# [TASK]
From the entries below, return only the lines starting at the one that contains "of community violence." and ending at the one that contains "Poverty: September 2008.", exactly as they stand.

# [DATA PROVIDED]
= = =

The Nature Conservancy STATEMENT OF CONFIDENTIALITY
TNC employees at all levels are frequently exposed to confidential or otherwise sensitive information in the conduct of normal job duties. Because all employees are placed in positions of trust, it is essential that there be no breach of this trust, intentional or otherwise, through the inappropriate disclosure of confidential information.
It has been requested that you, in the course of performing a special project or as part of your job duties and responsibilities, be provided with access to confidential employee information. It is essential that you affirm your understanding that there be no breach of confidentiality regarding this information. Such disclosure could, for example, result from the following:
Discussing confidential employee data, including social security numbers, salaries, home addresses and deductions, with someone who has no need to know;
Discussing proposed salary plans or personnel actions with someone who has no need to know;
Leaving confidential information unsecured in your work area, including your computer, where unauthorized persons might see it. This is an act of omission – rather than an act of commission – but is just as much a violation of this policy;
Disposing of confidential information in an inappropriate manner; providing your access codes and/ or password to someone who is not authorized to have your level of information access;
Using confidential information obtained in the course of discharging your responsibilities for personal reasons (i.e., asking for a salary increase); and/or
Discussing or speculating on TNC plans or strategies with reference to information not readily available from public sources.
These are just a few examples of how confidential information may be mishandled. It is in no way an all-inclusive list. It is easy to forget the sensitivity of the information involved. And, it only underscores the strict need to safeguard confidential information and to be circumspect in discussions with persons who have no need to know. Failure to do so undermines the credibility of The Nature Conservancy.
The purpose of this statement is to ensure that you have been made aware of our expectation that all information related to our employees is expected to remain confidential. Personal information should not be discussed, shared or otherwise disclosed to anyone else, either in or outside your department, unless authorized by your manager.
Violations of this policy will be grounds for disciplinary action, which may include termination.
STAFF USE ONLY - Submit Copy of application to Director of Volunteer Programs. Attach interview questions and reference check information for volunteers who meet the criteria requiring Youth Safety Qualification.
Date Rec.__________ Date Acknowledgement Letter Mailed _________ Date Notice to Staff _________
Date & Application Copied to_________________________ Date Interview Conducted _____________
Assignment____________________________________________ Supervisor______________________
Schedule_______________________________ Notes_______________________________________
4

= = =

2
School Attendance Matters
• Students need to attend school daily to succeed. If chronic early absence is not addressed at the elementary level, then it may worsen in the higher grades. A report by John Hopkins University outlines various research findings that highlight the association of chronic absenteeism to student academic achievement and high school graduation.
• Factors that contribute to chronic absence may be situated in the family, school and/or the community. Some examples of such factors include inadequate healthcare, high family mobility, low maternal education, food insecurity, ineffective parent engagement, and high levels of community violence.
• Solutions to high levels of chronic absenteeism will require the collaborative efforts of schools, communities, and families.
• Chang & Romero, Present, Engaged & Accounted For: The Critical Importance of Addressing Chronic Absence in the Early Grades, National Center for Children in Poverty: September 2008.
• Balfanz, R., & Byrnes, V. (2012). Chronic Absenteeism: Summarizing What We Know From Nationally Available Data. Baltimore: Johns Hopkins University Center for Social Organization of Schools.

= = =

# [FINISHED TASK]
• Factors that contribute to chronic absence may be situated in the family, school and/or the community. Some examples of such factors include inadequate healthcare, high family mobility, low maternal education, food insecurity, ineffective parent engagement, and high levels of community violence.
• Solutions to high levels of chronic absenteeism will require the collaborative efforts of schools, communities, and families.
• Chang & Romero, Present, Engaged & Accounted For: The Critical Importance of Addressing Chronic Absence in the Early Grades, National Center for Children in Poverty: September 2008.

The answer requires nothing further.